Extinct genus of true bugs

Ordralfabetix is an extinct genus of planthoppers in the family Lophopidae and containing the single species Ordralfabetix sirophatanis. The species is known only from the Early Eocene, Ypresian stage Oise amber from the Quesnoy locality, Oise Department, France.

==History and classification==
Ordralfabetix sirophatanis is known only from one fossil, the holotype, number "PA. 2378". It is a single partial adult preserved as an impression on the surface of a clear orange amber specimen. The fossil was recovered from an outcrop of Oise amber which was discovered in 1997 at Quesnoy, near the Oise River in Northern France. The type specimen is currently preserved in the entomology department of the French Muséum national d'histoire naturelle. Ordralfabetix was first studied by Jacek Szwedo of the Muséum with his 2011 type description for the genus and species being published in the journal Zootaxa. The generic name was coined by Szwedo in reference to The Adventures of Asterix character Ordralfabetix, the village fishmonger. The etymology of the specific epithet sirophatanis is a combination of two proto-Celtic word cores, "siro" which translates to "long" and "phatano" meaning "wing". This is a reference to the length of the fore wing.
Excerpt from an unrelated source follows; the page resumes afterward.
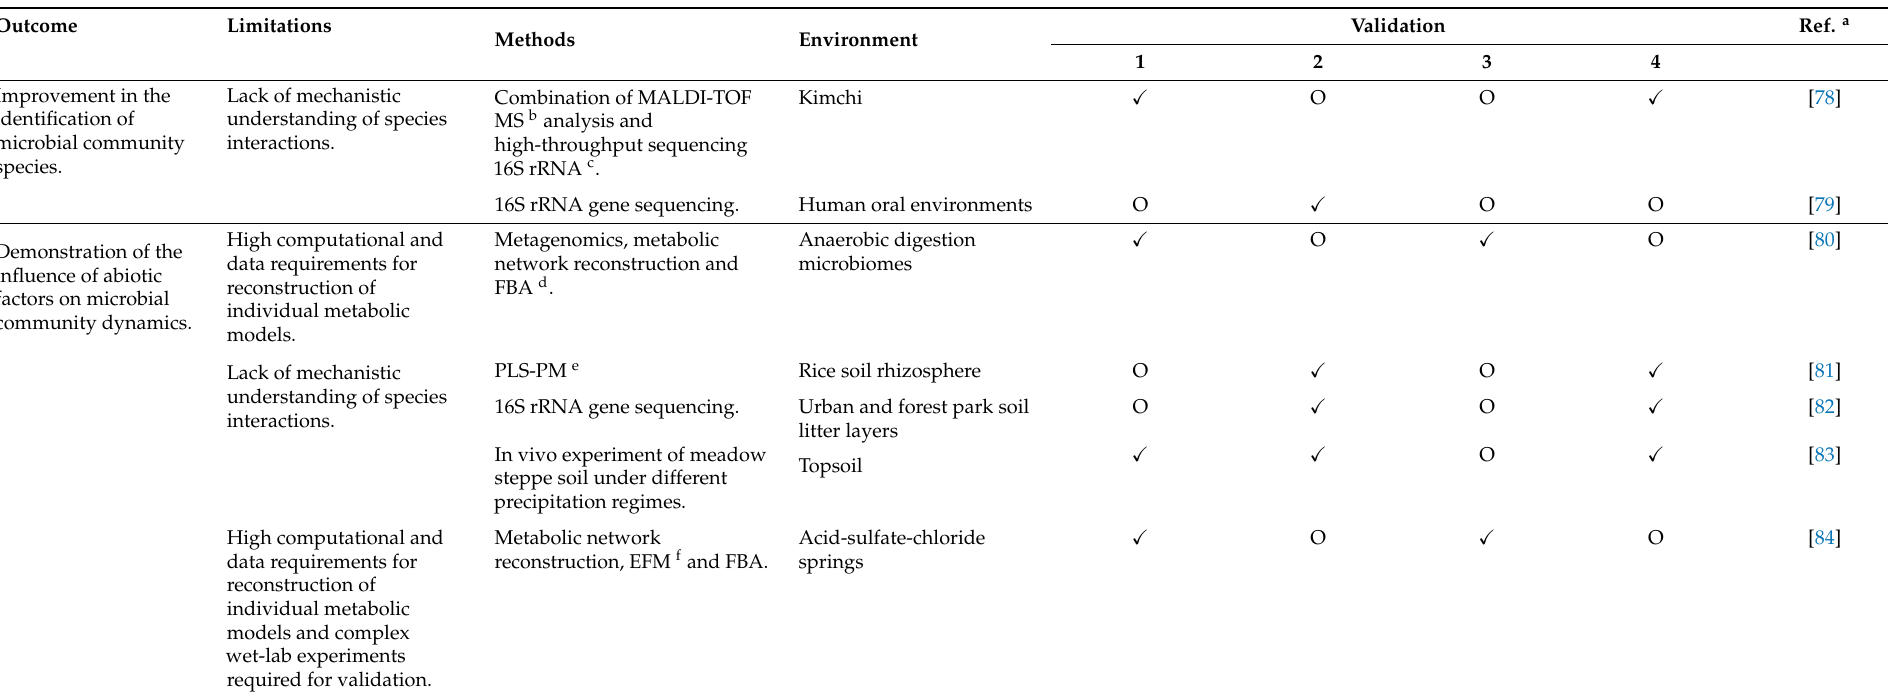
Table 2. Outcomes and limitations of different methods to study microbial interactions. We assigned four validation strategies to confirm microbial interaction as following: (1) Expression or activity assays (e.g., transcriptomics, proteomics, metabolomics, RT-PCR, FBA); (2) 3D structure and spatial variability; (3) Substrate specificity; and, (4) Temporal variability. Outcome Improvement in the identification of microbial community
When Ordralfabetix sirophatanis was described, it was one of three hundred identified arthropod species that have been found in the Oise ambers. Of the three hundred arthropod species, seven planthopper families are represented: Achilidae, Dictyopharidae, Lophopidae, Ricaniidae, Nogodinidae, and Tropiduchidae plus another family which has not been formally described. O. sirophatanis was the second Lophopidae species to be described from the fossil record of Europe. The first species Baninus thuringiorum was described by Szwedo and Wappler in 2006 from specimens found in the Messel fossil site.

==Description==
The O. sirophatanis type specimen is a well-preserved almost complete adult left fore-wing, called a tegmen, plus portions of the head and pronotum, the right clavus and portions of the left hind-wing. The tip of the left fore-wing is still covered in a small amount of amber. The fore-wing has a total length of 17.9 mm and at its widest it is 5.3 mm. Shorter than the fore-wing, the hind wing has an estimated length of 10.29 mm while the width is not known. Similar to members of the Sarebasa+ group of genera in Lophopidae, such as Serida and Pyrilla, Ordralfabetix is separated from the other genera by the several characters. The distinct shape of the shallowly concave fore-wing with an elongated postclaval margin, called the tornus, and a rounded wing tip. The venation of the wing tip has distinct oblique subapical line of veinlets. The narrow costal area of the wing has veinlets running almost the entire length, excluding the base region, and is longer than the clavus.